▸ **Your objective**
Exactly as written, set down each line of the data below except its pictures.

__________

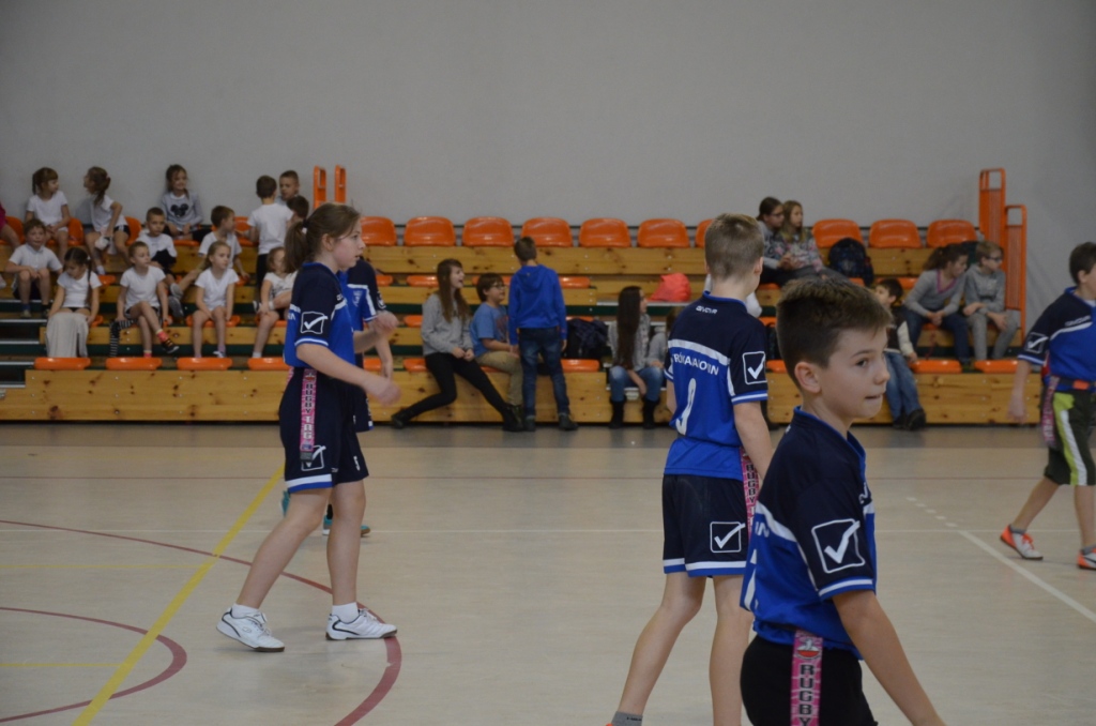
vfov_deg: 14.6
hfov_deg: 22.0
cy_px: 363
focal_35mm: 93
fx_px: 2825
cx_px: 548
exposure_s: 1/125
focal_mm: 62
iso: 1600
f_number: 5.3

__________

▸ **Output for this task**
vfov_deg: 14.6
hfov_deg: 22.0
cy_px: 363
focal_35mm: 93
fx_px: 2825
cx_px: 548
exposure_s: 1/125
focal_mm: 62
iso: 1600
f_number: 5.3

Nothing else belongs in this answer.